Work to be completed ::
Print the passage of the DataPizza MCP Server project description below from "A Model Context" up to and including "and retrieval-augmented generation.", with no changes.
Text passage Start Marker
Skip to main content

MCP server for datapizza-ai documentation and examples

Project description

DataPizza MCP Server 🍕

A Model Context Protocol (MCP) server that provides intelligent access to datapizza-ai documentation through vector similarity search and retrieval-augmented generation.

Overview

This MCP server enables AI assistants and applications to query the comprehensive datapizza-ai documentation using natural language queries. It indexes documentation from the datapizza-ai repository and provides contextual, relevant responses through a RAG (Retrieval-Augmented Generation) pipeline.

Features

  • Intelligent Documentation Search: Natural language queries across datapizza-ai documentation
  • Vector-Based Retrieval: Uses OpenAI embeddings and Qdrant vector database for semantic search
  • MCP Protocol Compliance: Standard Model Context Protocol implementation for broad compatibility
  • Automatic Indexing: Downloads and indexes documentation from GitHub automatically
  • Cloud-Ready: Supports Qdrant Cloud for scalable vector storage
  • Configurable: Environment-based configuration for flexible deployment

Architecture

The server consists of four main components:

  • MCP Server: FastMCP-based server exposing the query_datapizza tool
  • Indexer: Downloads and processes datapizza-ai documentation into searchable chunks
  • Retriever: RAG engine for semantic search and response generation
  • Configuration: Environment-based settings management with validation

Prerequisites

  • Python 3.10 or higher
  • OpenAI API key
  • Qdrant Cloud account and API key
  • Internet connection for documentation indexing

Installation

  1. Clone the repository:
git clone https://github.com/datapizza-labs/mcp_server_datapizza.git
cd datapizza-mcp-server
  1. Navigate to the package directory:
cd datapizza-mcp-server
  1. Install the package with development dependencies:
pip install -e ".[dev]"

Configuration

Create a .env file in the datapizza-mcp-server directory with the following variables:

# Required Configuration
OPENAI_API_KEY=your_openai_api_key_here
QDRANT_URL=your_qdrant_cloud_url
QDRANT_API_KEY=your_qdrant_api_key

# Optional Configuration
EMBEDDING_MODEL=text-embedding-3-small
EMBEDDING_DIMENSIONS=1536
COLLECTION_NAME=datapizza_docs
MAX_RESULTS=5
CHUNK_SIZE=1024
CHUNK_OVERLAP=200
LOG_LEVEL=INFO

Required Environment Variables

Variable Description
OPENAI_API_KEY OpenAI API key for generating embeddings
QDRANT_URL Qdrant Cloud instance URL
QDRANT_API_KEY Qdrant Cloud API key

Optional Environment Variables

Variable Default Description
EMBEDDING_MODEL text-embedding-3-small OpenAI embedding model
EMBEDDING_DIMENSIONS 1536 Embedding vector dimensions
COLLECTION_NAME datapizza_docs Qdrant collection name
MAX_RESULTS 5 Maximum search results returned
CHUNK_SIZE 1024 Document chunk size for indexing
CHUNK_OVERLAP 200 Overlap between document chunks
LOG_LEVEL INFO Logging level (DEBUG, INFO, WARNING, ERROR)
Text passage End Marker
Listed records Start Marker
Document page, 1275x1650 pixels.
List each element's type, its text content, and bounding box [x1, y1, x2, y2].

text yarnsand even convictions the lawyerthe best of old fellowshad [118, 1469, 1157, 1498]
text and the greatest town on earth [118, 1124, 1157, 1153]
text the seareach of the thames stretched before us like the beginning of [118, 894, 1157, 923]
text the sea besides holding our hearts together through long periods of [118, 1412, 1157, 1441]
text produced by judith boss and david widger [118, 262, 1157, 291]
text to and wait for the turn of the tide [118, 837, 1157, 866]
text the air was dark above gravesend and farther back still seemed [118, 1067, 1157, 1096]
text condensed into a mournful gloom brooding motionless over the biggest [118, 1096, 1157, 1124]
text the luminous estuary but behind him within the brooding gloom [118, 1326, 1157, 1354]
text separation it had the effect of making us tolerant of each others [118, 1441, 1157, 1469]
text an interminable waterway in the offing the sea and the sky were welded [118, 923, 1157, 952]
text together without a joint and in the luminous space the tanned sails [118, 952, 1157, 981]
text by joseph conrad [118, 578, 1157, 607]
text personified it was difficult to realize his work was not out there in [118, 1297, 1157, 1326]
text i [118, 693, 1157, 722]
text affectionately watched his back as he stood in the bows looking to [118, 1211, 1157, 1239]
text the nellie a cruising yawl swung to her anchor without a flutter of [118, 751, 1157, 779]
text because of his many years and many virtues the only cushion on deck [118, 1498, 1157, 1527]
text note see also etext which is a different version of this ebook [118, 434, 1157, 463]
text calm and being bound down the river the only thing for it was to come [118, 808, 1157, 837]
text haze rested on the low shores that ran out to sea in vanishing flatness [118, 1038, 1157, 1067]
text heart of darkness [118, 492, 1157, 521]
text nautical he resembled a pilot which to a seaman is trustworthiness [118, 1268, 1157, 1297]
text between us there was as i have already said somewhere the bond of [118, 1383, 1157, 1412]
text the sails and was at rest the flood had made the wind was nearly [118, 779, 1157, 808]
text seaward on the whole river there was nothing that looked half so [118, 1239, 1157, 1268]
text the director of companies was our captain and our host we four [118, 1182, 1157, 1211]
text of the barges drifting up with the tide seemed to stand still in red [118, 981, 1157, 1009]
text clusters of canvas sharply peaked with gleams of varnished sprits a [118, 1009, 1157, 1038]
Listed records End Marker
Expected answer ::
A Model Context Protocol (MCP) server that provides intelligent access to datapizza-ai documentation through vector similarity search and retrieval-augmented generation.